Uncategorized 2.10.2014 07:15 pm

SA divided over compulsory government pension

Picture: Thinkstock

Picture: Thinkstock

South Africans without a pension or provident fund are divided over whether a government-sponsored pension fund should be compulsory, according to an Old Mutual Corporate report.

The report, released on Thursday, surveyed 800 workers between the ages of 18 and 64 who did not currently have a pension or provident fund, to gauge how satisfied they were with their financial provision for retirement.

Craig Aitchison, a general manager at Old Mutual Corporate, said in a statement that government had committed to promoting savings by introducing retirement reforms that would encourage employees to save and provide adequately for their retirement.

One proposed solution was the introduction of legislation that would make it compulsory for every employee who did not currently belong to a pension fund, to belong to a government-sponsored fund.

“The survey revealed that 51 percent of respondents believed employees should not be allowed to opt out of such a fund, while 49 percent indicated they should be able to,” Aitchison said.

He said those respondents who selected to opt out were mainly driven by the principle of having the right to choose (55 percent), followed by a concern that they might not be able to afford the contribution due to limited monthly income (18 percent).

“In comparison, only eight percent cited a lack of trust in government.
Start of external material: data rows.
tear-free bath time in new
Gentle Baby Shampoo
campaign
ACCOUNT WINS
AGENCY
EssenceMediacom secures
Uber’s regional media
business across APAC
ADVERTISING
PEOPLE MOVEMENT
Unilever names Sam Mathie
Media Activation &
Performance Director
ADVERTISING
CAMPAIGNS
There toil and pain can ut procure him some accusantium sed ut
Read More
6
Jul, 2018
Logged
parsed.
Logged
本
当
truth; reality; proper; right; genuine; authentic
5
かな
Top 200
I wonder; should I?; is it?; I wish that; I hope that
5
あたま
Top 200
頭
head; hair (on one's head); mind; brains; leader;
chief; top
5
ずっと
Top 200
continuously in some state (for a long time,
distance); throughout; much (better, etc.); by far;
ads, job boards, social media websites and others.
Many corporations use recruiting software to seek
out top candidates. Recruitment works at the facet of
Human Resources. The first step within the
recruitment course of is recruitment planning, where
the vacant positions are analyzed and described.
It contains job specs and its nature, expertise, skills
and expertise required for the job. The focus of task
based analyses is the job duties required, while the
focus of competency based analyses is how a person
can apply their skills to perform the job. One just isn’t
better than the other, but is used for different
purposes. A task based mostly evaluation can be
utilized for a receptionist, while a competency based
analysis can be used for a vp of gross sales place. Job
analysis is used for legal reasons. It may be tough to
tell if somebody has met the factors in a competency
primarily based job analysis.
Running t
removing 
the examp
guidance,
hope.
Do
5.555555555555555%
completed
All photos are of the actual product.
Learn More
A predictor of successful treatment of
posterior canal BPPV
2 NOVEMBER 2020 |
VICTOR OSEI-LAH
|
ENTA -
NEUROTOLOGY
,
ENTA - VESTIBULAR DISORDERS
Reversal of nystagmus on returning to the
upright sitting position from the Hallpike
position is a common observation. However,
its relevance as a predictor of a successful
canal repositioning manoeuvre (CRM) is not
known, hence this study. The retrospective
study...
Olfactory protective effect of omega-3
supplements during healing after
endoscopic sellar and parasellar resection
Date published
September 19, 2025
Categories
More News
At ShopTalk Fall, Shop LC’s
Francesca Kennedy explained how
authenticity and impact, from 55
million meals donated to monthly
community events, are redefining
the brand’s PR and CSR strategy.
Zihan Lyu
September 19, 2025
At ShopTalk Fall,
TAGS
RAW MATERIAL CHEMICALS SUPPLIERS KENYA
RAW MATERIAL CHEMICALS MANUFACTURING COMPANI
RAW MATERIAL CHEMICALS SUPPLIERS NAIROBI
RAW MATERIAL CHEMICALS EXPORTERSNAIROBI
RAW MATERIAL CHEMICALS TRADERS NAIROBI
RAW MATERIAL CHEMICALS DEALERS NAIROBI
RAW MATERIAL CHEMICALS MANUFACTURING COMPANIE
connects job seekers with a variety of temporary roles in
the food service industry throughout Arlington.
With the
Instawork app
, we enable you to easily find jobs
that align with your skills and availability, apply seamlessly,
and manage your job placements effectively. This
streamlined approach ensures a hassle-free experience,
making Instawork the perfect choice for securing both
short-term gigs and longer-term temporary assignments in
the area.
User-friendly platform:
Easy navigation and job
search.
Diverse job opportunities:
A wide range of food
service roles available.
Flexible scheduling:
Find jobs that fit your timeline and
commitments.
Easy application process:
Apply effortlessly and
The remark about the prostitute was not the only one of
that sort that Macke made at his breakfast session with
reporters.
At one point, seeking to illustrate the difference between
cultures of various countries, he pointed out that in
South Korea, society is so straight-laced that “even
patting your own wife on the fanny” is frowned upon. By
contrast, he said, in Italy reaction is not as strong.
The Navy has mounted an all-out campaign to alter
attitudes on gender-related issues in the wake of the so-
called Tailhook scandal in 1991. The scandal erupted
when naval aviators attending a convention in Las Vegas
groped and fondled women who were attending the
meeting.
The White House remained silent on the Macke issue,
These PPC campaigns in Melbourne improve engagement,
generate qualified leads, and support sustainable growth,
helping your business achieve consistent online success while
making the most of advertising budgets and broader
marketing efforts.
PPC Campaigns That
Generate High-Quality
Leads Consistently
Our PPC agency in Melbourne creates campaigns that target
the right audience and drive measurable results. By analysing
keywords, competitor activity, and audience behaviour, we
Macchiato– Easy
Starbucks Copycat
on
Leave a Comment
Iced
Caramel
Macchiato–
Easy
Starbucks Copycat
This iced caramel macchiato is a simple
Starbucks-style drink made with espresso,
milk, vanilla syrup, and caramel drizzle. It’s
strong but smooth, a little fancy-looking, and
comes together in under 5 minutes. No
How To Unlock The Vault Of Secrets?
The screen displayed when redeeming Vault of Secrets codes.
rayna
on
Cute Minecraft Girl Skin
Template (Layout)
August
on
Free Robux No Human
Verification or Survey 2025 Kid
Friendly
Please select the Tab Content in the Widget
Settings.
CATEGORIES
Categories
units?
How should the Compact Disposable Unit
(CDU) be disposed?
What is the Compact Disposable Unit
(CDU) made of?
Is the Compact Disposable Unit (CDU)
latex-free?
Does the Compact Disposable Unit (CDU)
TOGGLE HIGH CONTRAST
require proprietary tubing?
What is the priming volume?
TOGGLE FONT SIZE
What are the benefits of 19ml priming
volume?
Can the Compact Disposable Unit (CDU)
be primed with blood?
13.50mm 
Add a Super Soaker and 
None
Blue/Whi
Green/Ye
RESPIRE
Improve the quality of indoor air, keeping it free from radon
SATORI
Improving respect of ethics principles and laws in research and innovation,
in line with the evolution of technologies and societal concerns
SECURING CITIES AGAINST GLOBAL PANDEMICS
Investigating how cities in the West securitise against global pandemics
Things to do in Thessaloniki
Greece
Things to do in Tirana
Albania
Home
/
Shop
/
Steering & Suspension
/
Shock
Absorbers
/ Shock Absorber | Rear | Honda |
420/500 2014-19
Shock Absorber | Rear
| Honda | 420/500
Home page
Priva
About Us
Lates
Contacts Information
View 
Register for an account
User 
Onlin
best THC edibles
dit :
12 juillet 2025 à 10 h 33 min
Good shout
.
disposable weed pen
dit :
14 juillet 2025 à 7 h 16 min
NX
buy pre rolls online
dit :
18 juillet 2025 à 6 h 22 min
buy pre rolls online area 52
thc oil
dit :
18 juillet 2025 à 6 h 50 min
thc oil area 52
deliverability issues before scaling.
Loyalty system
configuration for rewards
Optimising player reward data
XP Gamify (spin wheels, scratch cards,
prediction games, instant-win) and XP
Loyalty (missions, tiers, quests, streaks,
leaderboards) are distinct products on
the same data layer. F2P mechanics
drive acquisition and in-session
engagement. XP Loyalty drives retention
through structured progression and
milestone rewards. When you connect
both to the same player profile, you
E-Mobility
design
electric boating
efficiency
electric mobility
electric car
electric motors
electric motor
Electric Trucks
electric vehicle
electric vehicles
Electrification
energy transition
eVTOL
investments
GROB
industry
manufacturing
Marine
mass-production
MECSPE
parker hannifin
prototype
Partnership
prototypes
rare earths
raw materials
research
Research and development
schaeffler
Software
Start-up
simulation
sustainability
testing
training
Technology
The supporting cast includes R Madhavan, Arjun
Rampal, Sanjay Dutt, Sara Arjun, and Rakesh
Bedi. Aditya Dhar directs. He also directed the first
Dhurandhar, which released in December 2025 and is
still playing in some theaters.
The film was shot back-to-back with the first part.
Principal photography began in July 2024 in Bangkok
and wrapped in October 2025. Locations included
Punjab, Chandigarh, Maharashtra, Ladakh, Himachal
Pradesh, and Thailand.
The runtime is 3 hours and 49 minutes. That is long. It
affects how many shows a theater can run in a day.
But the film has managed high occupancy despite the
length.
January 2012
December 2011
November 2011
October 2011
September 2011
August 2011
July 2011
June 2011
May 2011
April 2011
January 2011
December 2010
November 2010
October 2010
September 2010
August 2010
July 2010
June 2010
It is encouraging that this is not seen as a leading reason for why respondents should be allowed to opt out of the fund.”

He said while respondents were split on whether they would want to opt out or not, two in three said they would be likely to join such a fund if it was introduced.

“This suggests that South Africans do see the benefits of being part of such a fund.”

Aitchison said full-time and part-time employed respondents were significantly more likely to choose to be part of the fund, while self-employed respondents were less likely to do so.

Respondents were also asked how much they liked the idea of the implementation of an employer-sponsored pension fund.

“A significant 67 percent indicated they liked it either ‘very much’ or ‘somewhat’.”

When asked which fund they are more likely to join — assuming the benefits are the same for both — 49 percent selected an employer-sponsored pension fund, while only 15 percent chose the government-sponsored fund.

“We believe this choice is influenced by people wanting to participate in the investment decision-making process, and consumers may feel they are less able to influence a government-sponsored fund than an employer-sponsored fund.” Aitchison said.

He said the survey highlighted the need for government to implement retirement reform initiation.

One of the findings that related to this was that the majority of respondents held a bleak outlook of their current financial situation, with 52 percent stating that they were not satisfied at all with their current retirement provision.

Only seven percent reported being completely satisfied.

In addition, almost one in five revealed that they would supplement their retirement funds by looking for another job in retirement.